Find every line in the records below that contains the word "material", and copy each such line.

· · · · ·

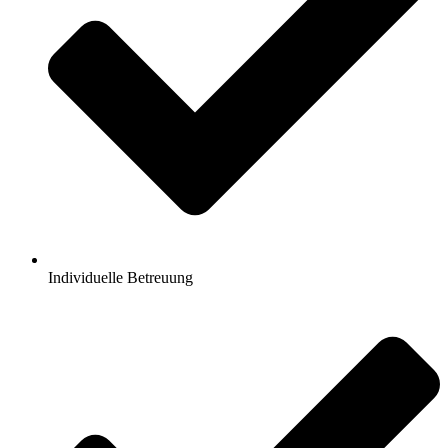
Individuelle Betreuung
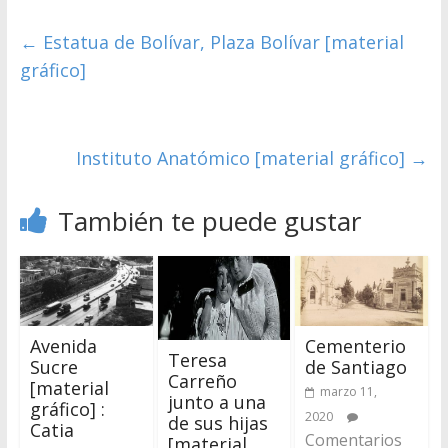
←
Estatua de Bolívar, Plaza Bolívar [material
gráfico]
Instituto Anatómico [material gráfico]
→
También te puede gustar
Avenida
Cementerio
Teresa
Sucre
de Santiago
Carreño
[material
marzo 11,
junto a una
gráfico] :
2020
de sus hijas
Catia
Comentarios
[material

· · · · ·

* [PROBLEM SOLUTION]
Estatua de Bolívar, Plaza Bolívar [material
Instituto Anatómico [material gráfico]
[material
[material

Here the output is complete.